Another way to look at this involves frequency domain aliasing due to time-domain sampling of a non-bandlimited function. The prototypical continuous-time Hann window function is (Fig. 1):
$$f(x) = \cases{\frac{1}{2}-\frac{1}{2}\cos(\pi x)&if $-1 < x < 1,$\\0&otherwise.}$$
Figure 1. The prototypical continuous-time Hann window function.
It is related to your $w(n)$ by:
$$w(n) = f\left(\frac{2n}{N-1}-1\right).$$
The Fourier transform (with angular frequency $\omega$) of $f(x)$ is:
$$\begin{align}F(\omega) &= \int_{-1}^{1}f(x)e^{-i\omega x}\\&= \int_{-1}^{1}\frac{1}{2}(1-\cos(2\pi x))e^{-i\omega x}\\&= \frac{1}{2}\operatorname{sinc}(\omega+\pi) + \operatorname{sinc}(\omega) + \frac{1}{2}\operatorname{sinc}(\omega-\pi),\end{align}$$
with this convenience definition of the sinc function (often you'd see $\pi \omega$ instead of $\omega$):
$$\operatorname{sinc}(\omega) = \cases{1 &if $\omega = 0,$\\
\frac{\sin(\omega)}{\omega}&otherwise.}$$
The Fourier transform consists of shifted and scaled sinc functions, because $f(x)$ is the product of three complex exponential functions (complex sinusoids) and a rectangular function. The frequency domain counterpart of this is convolution of a sum of three shifted and scaled Dirac delta functions by a sinc function. The sinc function (by the above definition) is zero-valued at all integer multiples of $\pi$ except for at $\omega = 0$, and nowhere else. Likewise, $F(\omega)$ is zero-valued at integer multiples of $\pi$ except for at $\omega \in \{-\pi, 0, \pi\}$, and nowhere else (Fig. 2):
Figure 2. Absolute value of the Fourier transform of the prototypical continuous-time Hann window in dB scale. The horizonal axis is shown in multiples of $2\pi.$ All notches are true zeros.

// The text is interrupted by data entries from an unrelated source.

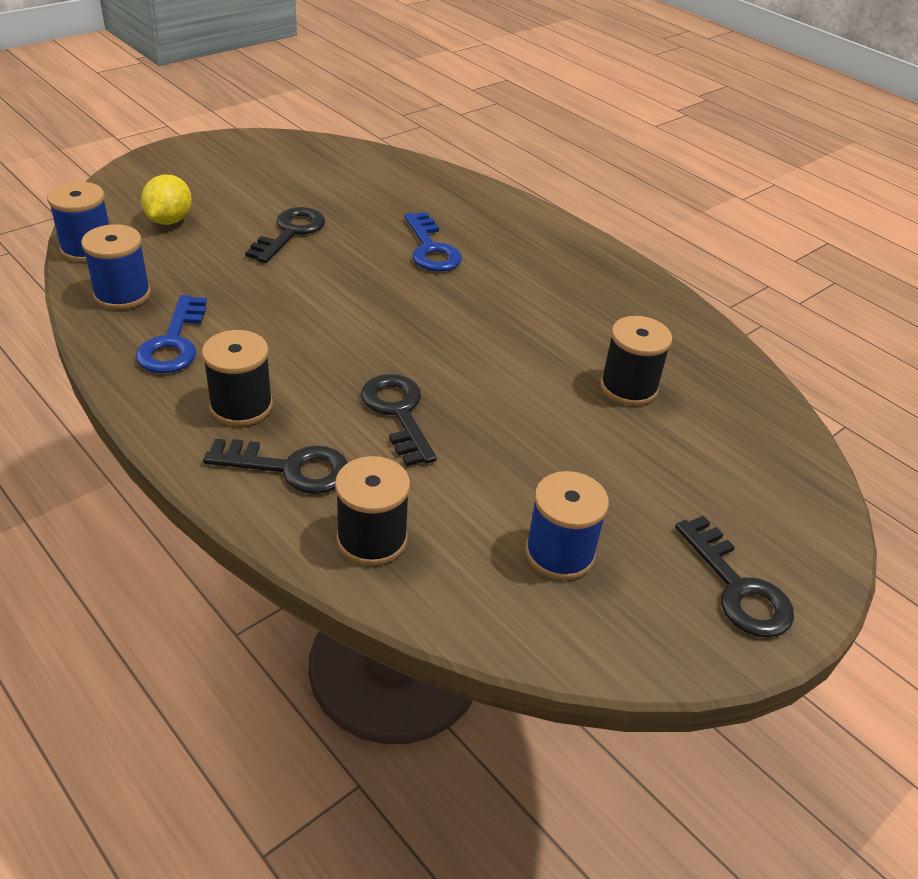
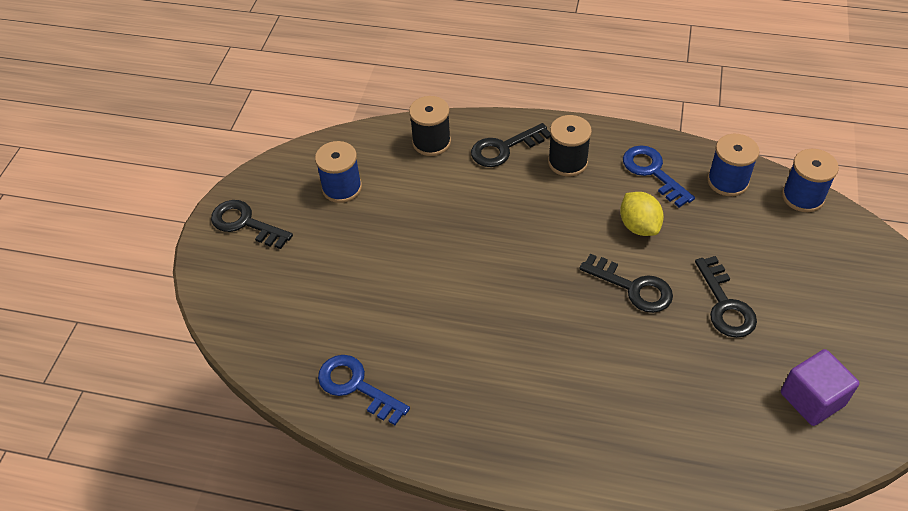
camera: 150 degrees right, 10 degrees up
yellow lemon [141,175,192,225] -> yellow lemon moved to [620,192,664,236]
black key [361,374,437,466] -> black key moved to [579,254,673,313]
blue key [404,212,462,272] -> blue key moved to [318,355,410,425]
black spool [600,316,672,406] -> none
none -> purple cube [781,349,859,426]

The tails of $F(\omega)$ go on forever, so $f(x)$ is not bandlimited. When $f(x)$ is sampled this will result in frequency domain aliasing. If $f(x)$ was sampled directly with a sampling period of $1$, the aliasing would be around Nyquist frequency $\omega = \pi$ (the first gray gridline), but based on Eq. 1, you are sampling it more densely with a period $\frac{2}{N-1}$ in $x$, which means aliasing around $\omega =$ $ \pi/\frac{2}{N-1} =$ $ (N-1)\frac{\pi}{2}.$ As long as $N$ is an integer, all unaliased zeros will coincide with aliased zeros. They will thus remain zeros. For example $N = 9$ sees aliasing around $\omega=4\pi$ (Fig. 3):
Figure 3. Aliased spectrum of a sampled Hann window $w(n)$ with $N = 9$. The horizontal axis is the angular frequency $\omega$ with respect to $x$ shown in multiples of $2\pi.$
Because $f(x)$ was defined for the complete real line, the sampled window $w(n)$ is zero-padded both ways to eternity. Its aliased spectrum illustrated in Fig. 3 will be sampled by the discrete Fourier transform (DFT) with a uniform grid of $M$ samples inclusive of the first sample at $\omega = 0$ and exclusive of a one-beyond-last sample at the sampling frequency $\omega = (N-1)\pi.$ Considering that zeros still appear only at values of $\omega$ that are integer multiples of $\pi$, if the factor $M / (N-1)$ is an integer, then all the zeros of the spectrum will be included in the frequency sampling, resulting in your second figure (Hanning window 500). Otherwise, DFT might miss (sometimes barely) some of the zeros. Looks like you had $N=51$, because $500/50 = 10$ is an integer.